_ABOUT THIS TASK_
Scan the records and identify every line in which the string "blog" occurs, then return those lines.

(Page-level text extractions)
##########
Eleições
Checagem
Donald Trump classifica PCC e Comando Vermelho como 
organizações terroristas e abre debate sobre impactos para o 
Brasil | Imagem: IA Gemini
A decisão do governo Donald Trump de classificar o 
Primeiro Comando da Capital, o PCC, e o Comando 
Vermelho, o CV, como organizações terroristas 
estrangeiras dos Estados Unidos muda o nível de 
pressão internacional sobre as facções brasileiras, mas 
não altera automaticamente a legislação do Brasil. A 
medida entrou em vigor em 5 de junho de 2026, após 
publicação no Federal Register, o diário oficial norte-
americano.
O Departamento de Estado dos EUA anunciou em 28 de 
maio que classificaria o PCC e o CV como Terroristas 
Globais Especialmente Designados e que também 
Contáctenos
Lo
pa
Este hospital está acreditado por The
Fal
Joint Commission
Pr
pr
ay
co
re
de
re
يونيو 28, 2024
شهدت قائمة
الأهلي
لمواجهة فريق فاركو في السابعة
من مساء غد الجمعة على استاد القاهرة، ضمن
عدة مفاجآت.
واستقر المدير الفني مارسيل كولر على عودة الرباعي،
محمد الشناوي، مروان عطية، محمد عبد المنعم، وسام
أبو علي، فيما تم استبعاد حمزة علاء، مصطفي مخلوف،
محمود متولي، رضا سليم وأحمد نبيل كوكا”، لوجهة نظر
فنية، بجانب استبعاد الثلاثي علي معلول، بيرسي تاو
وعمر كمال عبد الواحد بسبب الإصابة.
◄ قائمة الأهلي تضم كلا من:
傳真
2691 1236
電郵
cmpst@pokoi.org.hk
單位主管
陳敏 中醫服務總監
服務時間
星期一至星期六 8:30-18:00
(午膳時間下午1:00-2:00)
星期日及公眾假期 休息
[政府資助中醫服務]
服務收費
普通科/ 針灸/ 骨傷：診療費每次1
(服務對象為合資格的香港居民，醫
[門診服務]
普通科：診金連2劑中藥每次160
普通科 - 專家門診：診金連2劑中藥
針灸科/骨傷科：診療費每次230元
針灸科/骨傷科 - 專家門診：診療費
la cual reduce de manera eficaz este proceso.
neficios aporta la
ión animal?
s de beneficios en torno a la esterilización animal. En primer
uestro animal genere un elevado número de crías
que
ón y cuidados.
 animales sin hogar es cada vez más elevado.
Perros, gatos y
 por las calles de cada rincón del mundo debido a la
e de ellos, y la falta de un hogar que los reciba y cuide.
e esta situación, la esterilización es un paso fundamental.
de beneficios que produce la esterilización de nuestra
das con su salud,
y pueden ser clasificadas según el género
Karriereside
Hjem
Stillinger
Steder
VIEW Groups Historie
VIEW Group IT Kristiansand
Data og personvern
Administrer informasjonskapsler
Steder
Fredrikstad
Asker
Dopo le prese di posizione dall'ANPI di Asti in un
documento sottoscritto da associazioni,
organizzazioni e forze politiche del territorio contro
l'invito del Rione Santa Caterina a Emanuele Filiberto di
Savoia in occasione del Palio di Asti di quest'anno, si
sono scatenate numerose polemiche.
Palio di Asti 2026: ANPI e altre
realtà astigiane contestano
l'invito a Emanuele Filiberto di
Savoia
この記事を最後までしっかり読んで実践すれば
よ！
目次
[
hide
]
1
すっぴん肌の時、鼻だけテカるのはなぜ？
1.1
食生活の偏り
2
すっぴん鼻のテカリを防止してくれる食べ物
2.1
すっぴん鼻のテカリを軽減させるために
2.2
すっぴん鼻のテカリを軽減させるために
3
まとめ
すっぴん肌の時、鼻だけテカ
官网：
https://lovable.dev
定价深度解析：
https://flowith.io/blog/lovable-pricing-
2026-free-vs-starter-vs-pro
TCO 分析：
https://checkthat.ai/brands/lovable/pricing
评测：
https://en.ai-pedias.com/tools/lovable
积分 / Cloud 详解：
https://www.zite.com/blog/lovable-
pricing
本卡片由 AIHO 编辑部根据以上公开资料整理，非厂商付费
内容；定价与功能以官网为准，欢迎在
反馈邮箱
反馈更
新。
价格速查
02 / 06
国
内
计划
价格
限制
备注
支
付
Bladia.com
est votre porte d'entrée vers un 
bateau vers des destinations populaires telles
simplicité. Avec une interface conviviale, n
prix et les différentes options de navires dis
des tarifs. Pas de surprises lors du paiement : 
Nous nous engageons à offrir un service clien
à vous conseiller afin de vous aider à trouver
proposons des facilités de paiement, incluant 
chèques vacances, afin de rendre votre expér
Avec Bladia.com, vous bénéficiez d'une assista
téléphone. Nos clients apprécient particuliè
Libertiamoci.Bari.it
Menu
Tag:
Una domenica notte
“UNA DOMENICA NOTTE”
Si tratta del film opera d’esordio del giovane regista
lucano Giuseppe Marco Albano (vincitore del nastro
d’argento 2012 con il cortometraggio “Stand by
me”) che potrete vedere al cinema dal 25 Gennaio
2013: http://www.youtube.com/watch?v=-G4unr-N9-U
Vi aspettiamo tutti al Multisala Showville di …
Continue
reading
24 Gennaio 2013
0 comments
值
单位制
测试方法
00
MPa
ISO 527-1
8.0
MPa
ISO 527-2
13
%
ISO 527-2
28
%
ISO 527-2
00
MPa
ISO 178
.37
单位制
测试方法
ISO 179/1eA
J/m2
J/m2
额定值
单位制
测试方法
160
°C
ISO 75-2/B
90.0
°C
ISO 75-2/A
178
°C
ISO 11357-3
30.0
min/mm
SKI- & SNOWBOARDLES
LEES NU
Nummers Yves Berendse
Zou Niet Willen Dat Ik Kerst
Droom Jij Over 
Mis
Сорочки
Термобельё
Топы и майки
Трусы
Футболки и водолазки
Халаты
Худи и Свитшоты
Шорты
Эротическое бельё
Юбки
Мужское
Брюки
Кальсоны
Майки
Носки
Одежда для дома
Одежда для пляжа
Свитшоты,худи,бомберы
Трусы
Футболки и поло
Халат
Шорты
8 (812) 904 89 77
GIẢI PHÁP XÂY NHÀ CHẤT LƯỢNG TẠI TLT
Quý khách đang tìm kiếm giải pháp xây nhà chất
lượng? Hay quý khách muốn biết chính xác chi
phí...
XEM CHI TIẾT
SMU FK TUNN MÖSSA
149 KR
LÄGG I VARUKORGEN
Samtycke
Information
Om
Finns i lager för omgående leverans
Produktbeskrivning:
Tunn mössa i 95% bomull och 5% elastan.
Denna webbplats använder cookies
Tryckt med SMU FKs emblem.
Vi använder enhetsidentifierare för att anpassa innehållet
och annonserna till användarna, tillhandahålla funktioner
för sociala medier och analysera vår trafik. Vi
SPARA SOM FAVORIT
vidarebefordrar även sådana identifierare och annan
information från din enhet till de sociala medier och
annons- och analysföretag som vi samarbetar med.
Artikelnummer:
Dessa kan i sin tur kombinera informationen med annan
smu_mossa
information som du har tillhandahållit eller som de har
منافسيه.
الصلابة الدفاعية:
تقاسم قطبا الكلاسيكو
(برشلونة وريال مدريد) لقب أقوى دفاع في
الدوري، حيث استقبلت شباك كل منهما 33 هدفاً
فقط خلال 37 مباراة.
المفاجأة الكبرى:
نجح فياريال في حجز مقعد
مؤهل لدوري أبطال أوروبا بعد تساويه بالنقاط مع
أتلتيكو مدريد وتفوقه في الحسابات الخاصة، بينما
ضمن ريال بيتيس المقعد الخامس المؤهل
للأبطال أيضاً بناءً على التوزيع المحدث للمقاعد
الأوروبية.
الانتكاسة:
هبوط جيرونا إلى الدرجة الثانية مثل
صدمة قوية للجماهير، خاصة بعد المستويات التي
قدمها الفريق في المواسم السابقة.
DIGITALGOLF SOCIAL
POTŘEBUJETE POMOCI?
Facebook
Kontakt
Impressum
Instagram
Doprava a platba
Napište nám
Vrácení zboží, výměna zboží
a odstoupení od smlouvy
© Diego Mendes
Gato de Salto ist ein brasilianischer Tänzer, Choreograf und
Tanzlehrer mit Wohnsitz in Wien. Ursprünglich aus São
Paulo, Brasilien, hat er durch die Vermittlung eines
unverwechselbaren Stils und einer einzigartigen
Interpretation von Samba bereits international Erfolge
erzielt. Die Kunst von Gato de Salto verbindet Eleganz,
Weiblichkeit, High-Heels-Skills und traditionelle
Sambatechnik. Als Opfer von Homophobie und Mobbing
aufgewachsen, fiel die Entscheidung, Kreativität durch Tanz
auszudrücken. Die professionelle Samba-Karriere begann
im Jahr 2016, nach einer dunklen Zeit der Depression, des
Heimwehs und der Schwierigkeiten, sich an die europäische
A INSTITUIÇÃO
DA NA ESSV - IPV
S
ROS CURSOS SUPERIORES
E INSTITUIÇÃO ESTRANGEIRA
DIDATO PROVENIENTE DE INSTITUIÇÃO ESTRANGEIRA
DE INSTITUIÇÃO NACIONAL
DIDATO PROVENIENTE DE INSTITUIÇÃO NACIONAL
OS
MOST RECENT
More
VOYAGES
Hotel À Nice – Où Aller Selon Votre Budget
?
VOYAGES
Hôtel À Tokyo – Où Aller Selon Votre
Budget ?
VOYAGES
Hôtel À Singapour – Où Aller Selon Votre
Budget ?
##########
_OUTPUT OF THE TASK_
https://flowith.io/blog/lovable-pricing-
https://www.zite.com/blog/lovable-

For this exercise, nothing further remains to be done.